“Сustody” and “access” to children

In days gone by there was a perception that divorcing parties went to war over what was termed “custody” and “access” to children. Those terms no longer exist and a Court may make orders pertaining to “live with” and “spend time with” , terms which are much more user friendly. It is usual , but not always the case, that young children live with mother and spend time with father. Sometimes there will be a shared order, but the Courts are keen that children  have a clear perception of where their “main” home is.

The views of the children are taken into account to a degree especially as they approach their teenage years. A “ wishes and feelings” report may be commissioned by the Court. But what a young child states that he or she wants is not necessarily what is best for them. Parties are encouraged to decide what is best for the children as between themselves – the view is that even though they cannot get on as husband and wife, they should endeavour to co parent as mother and father. Thus the “no order” principle came into being. Unless it can be shown that it is manifestly better for there to be an order, rather than no order at all, the Courts will leave well alone. There is no hard and fast rule about this – each case will be decided on it’s own merits.

The powers of the Court still exist to regulate other situations such as where the children will be schooled ie a faith school, private school or otherwise, and for example, whether the party who does not have day to day care of the children can remove them from the jurisdiction. Usually no permission is needed for a holiday up to 28 days provided it can be shown that the children and the party travelling with them have roots in the UK, a return ticket and have provided an address and phone number whilst overseas. Otherwise, a Court will decide what is  best for the children. These orders are called “specific issue” orders, and as the name suggests, they exist to deal with specific issues which may arise between the parties.

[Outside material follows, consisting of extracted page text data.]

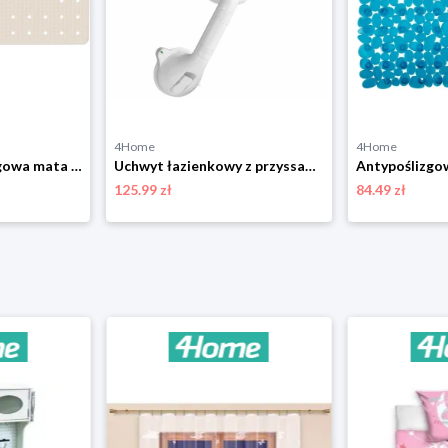
4Home
4Home
Wenko Antypoślizgowa mata do wanny Mirasol, beżowy
Uchwyt łazienkowy z przyssawkami Trio Secura Wenko, 50 cm
125.99 zł
84.49 zł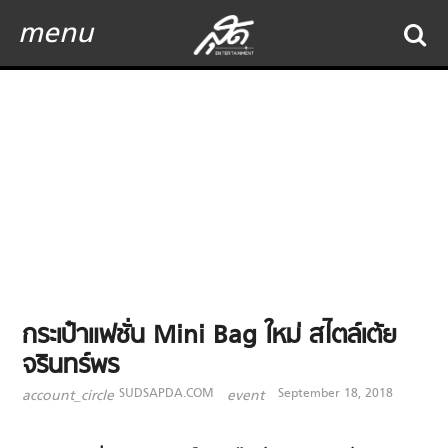
menu
กระเป๋าแฟชั่น Mini Bag ใหม่ สไตล์เต้ย
จรินทร์พร
SUDSAPDA.COM
September 18, 2018
account_circle
event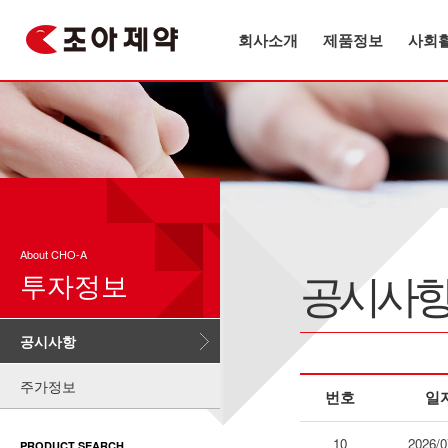
회사소개
제품정보
사회
About CHO-A
공시사
투자정보
공시사항
주가정보
번호
일
10
2026/0
PRODUCT SEARCH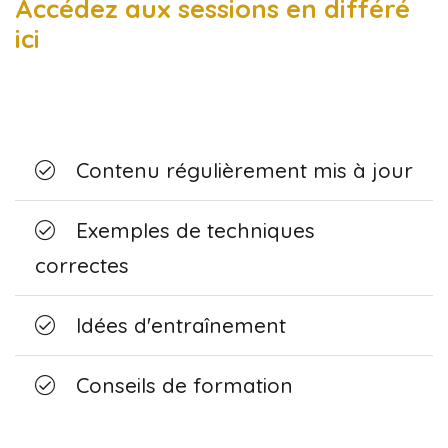
Accédez aux sessions en différé
ici
Contenu régulièrement mis à jour
Exemples de techniques
correctes
Idées d'entraînement
Conseils de formation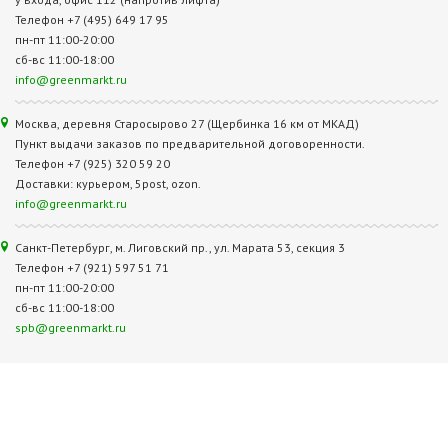
Телефон +7 (495) 649 17 95
пн-пт 11:00-20:00
сб-вс 11:00-18:00
info@greenmarkt.ru
Москва, деревня Старосырово 27 (Щербинка 16 км от МКАД)
Пункт выдачи заказов по предварительной договоренности.
Телефон +7 (925) 320 59 20
Доставки: курьером, 5post, ozon.
info@greenmarkt.ru
Санкт-Петербург, м. Лиговский пр., ул. Марата 53, секция 3
Телефон +7 (921) 597 51 71
пн-пт 11:00-20:00
сб-вс 11:00-18:00
spb@greenmarkt.ru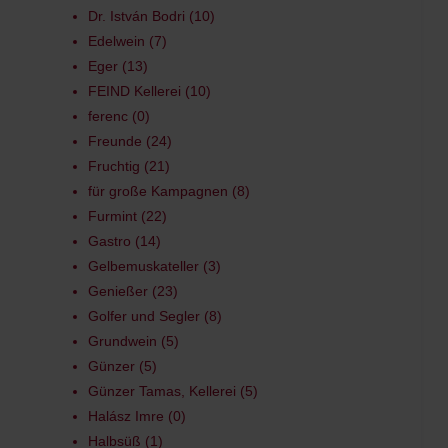
Dr. István Bodri
10
Edelwein
7
Eger
13
FEIND Kellerei
10
ferenc
0
Freunde
24
Fruchtig
21
für große Kampagnen
8
Furmint
22
Gastro
14
Gelbemuskateller
3
Genießer
23
Golfer und Segler
8
Grundwein
5
Günzer
5
Günzer Tamas, Kellerei
5
Halász Imre
0
Halbsüß
1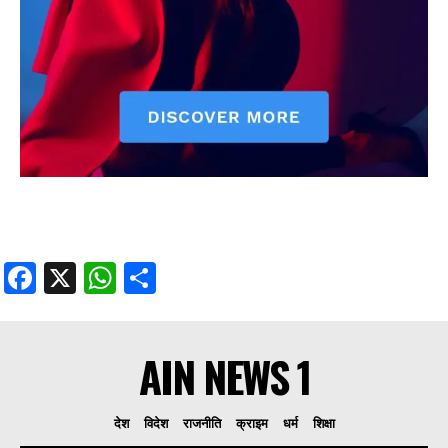
Facebook
X
WhatsApp
Share
AIN NEWS 1
देश
विदेश
राजनीति
क्राइम
धर्म
शिक्षा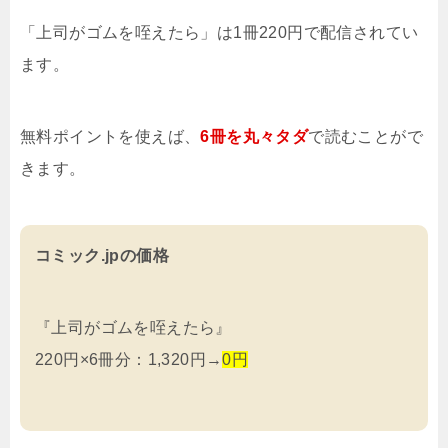
「上司がゴムを咥えたら」は1冊220円で配信されてい
ます。
無料ポイントを使えば、
6冊を
丸々タダ
で読むことがで
きます。
コミック.jpの価格
『上司がゴムを咥えたら』
220円×6冊分：1,320円→
0円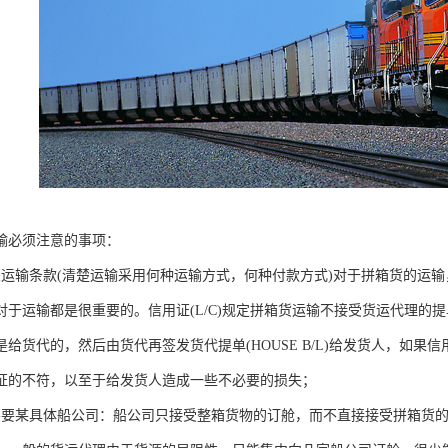
输必须注意的事项：
关运输条款(清楚运输采用何种运输方式，何种付款方式)对于拼箱货的运
对于运输都是很重要的。信用证(L/C)规定拼箱货运输不接受货运代理的
是给货代的，然后由货代再签发货代提单(HOUSE B/L)给发货人，如
证的不符，以至于给发货人造成一些不必要的损失；
不要某具体船公司：船公司只接受整箱货物的订舱，而不直接接受拼箱货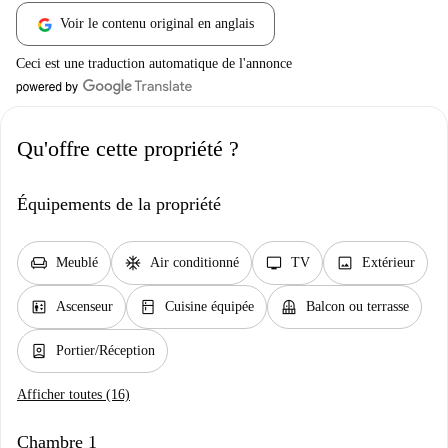
Voir le contenu original en anglais
Ceci est une traduction automatique de l'annonce
Qu'offre cette propriété ?
Équipements de la propriété
chair
ac_unit
tv
image
Meublé
Air conditionné
TV
Extérieur
elevator
kitchen
balcony
Ascenseur
Cuisine équipée
Balcon ou terrasse
person_book
Portier/Réception
Afficher toutes (16)
Chambre 1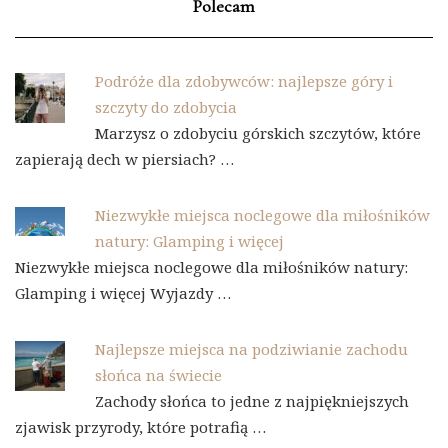
Polecam
Podróże dla zdobywców: najlepsze góry i
szczyty do zdobycia
Marzysz o zdobyciu górskich szczytów, które
zapierają dech w piersiach? …
Niezwykłe miejsca noclegowe dla miłośników
natury: Glamping i więcej
Niezwykłe miejsca noclegowe dla miłośników natury:
Glamping i więcej Wyjazdy …
Najlepsze miejsca na podziwianie zachodu
słońca na świecie
Zachody słońca to jedne z najpiękniejszych
zjawisk przyrody, które potrafią …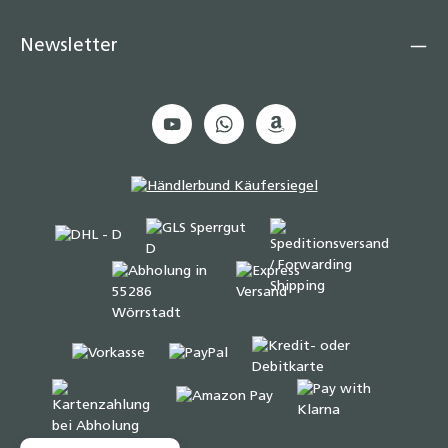
Newsletter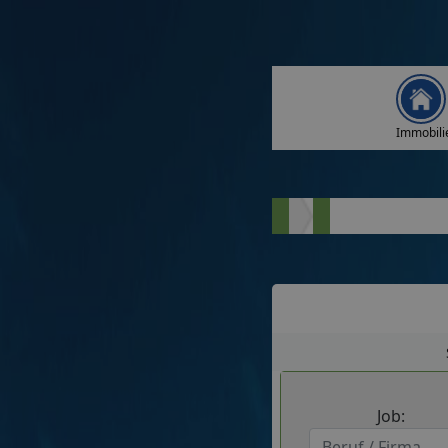
Immobili
Job:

The issue of child maintenance is a difficult one. The Child Maintenance Service deals with these matters. However it is possible for there to be an agreement within the divorce proceedings for an agreed monthly sum to be paid. The Court cannot rule on this if not agreed. However there are provisions for lump sums for children to cover capital expenditure  such as school/university fees under Schedule 1 of the Children Act 1989. These are separate from the finances within a divorce.

To a very large extent the emphasis has been shifted to the parties to regulate their children’s lives without reliance upon judicial guidance.